DATA TO EXAMINE:
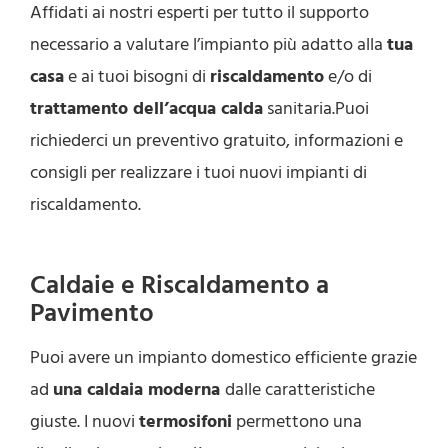
Affidati ai nostri esperti per tutto il supporto
necessario a valutare l’impianto più adatto alla
tua
casa
e ai tuoi bisogni di
riscaldamento
e/o di
trattamento dell’acqua calda
sanitaria.Puoi
richiederci un preventivo gratuito, informazioni e
consigli per realizzare i tuoi nuovi impianti di
riscaldamento.
Caldaie e Riscaldamento a
Pavimento
Puoi avere un impianto domestico efficiente grazie
ad
una caldaia moderna
dalle caratteristiche
giuste. I nuovi
termosifoni
permettono una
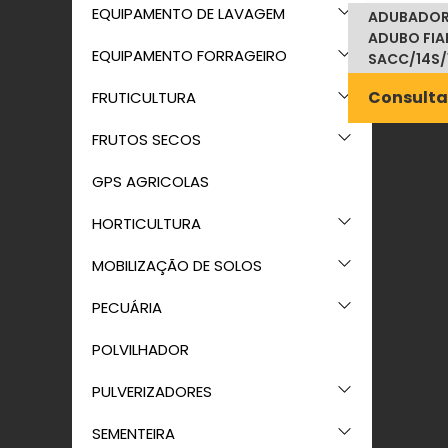
EQUIPAMENTO DE LAVAGEM
ADUBADOR
ADUBO FIA
EQUIPAMENTO FORRAGEIRO
SACC/14S/
Consulta
FRUTICULTURA
FRUTOS SECOS
GPS AGRICOLAS
HORTICULTURA
MOBILIZAÇÃO DE SOLOS
PECUÁRIA
POLVILHADOR
PULVERIZADORES
SEMENTEIRA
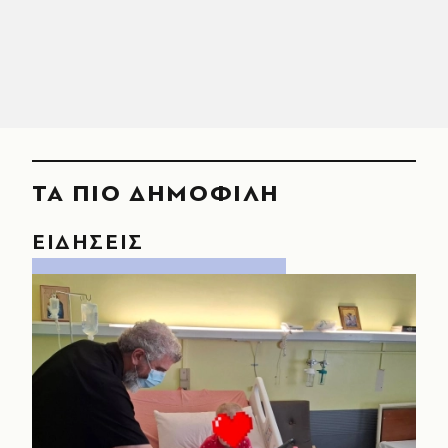
ΤΑ ΠΙΟ ΔΗΜΟΦΙΛΗ
ΕΙΔΗΣΕΙΣ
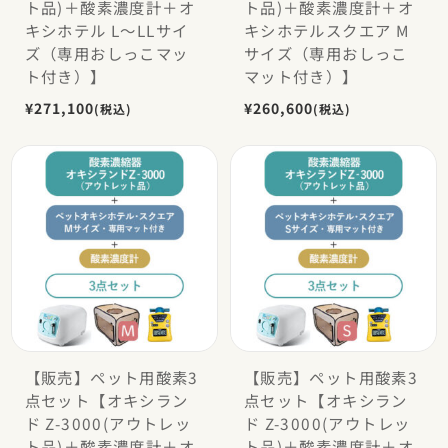
ト品)＋酸素濃度計＋オ
ト品)＋酸素濃度計＋オ
キシホテル L〜LLサイ
キシホテルスクエア M
ズ（専用おしっこマッ
サイズ（専用おしっこ
ト付き）】
マット付き）】
¥271,100
¥260,600
(税込)
(税込)
【販売】ペット用酸素3
【販売】ペット用酸素3
点セット【オキシラン
点セット【オキシラン
ド Z-3000(アウトレッ
ド Z-3000(アウトレッ
ト品)＋酸素濃度計＋オ
ト品)＋酸素濃度計＋オ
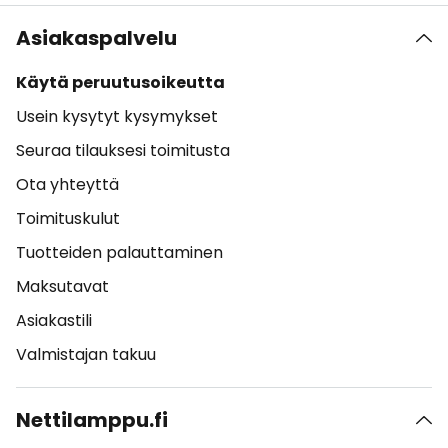
Asiakaspalvelu
Käytä peruutusoikeutta
Usein kysytyt kysymykset
Seuraa tilauksesi toimitusta
Ota yhteyttä
Toimituskulut
Tuotteiden palauttaminen
Maksutavat
Asiakastili
Valmistajan takuu
Nettilamppu.fi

TASK: Every entry, word for word, should be given again; the pictures are not part of the copy.

RESPONSE TO THE EXERCISE:
Affidati ai nostri esperti per tutto il supporto
necessario a valutare l’impianto più adatto alla
tua
casa
e ai tuoi bisogni di
riscaldamento
e/o di
trattamento dell’acqua calda
sanitaria.Puoi
richiederci un preventivo gratuito, informazioni e
consigli per realizzare i tuoi nuovi impianti di
riscaldamento.
Caldaie e Riscaldamento a
Pavimento
Puoi avere un impianto domestico efficiente grazie
ad
una caldaia moderna
dalle caratteristiche
giuste. I nuovi
termosifoni
permettono una
EQUIPAMENTO DE LAVAGEM
ADUBADOR
ADUBO FIA
EQUIPAMENTO FORRAGEIRO
SACC/14S/
Consulta
FRUTICULTURA
FRUTOS SECOS
GPS AGRICOLAS
HORTICULTURA
MOBILIZAÇÃO DE SOLOS
PECUÁRIA
POLVILHADOR
PULVERIZADORES
SEMENTEIRA
ΤΑ ΠΙΟ ΔΗΜΟΦΙΛΗ
ΕΙΔΗΣΕΙΣ
ト品)＋酸素濃度計＋オ
ト品)＋酸素濃度計＋オ
キシホテル L〜LLサイ
キシホテルスクエア M
ズ（専用おしっこマッ
サイズ（専用おしっこ
ト付き）】
マット付き）】
¥271,100
¥260,600
(税込)
(税込)
【販売】ペット用酸素3
【販売】ペット用酸素3
点セット【オキシラン
点セット【オキシラン
ド Z-3000(アウトレッ
ド Z-3000(アウトレッ
ト品)＋酸素濃度計＋オ
ト品)＋酸素濃度計＋オ
Asiakaspalvelu
Käytä peruutusoikeutta
Usein kysytyt kysymykset
Seuraa tilauksesi toimitusta
Ota yhteyttä
Toimituskulut
Tuotteiden palauttaminen
Maksutavat
Asiakastili
Valmistajan takuu
Nettilamppu.fi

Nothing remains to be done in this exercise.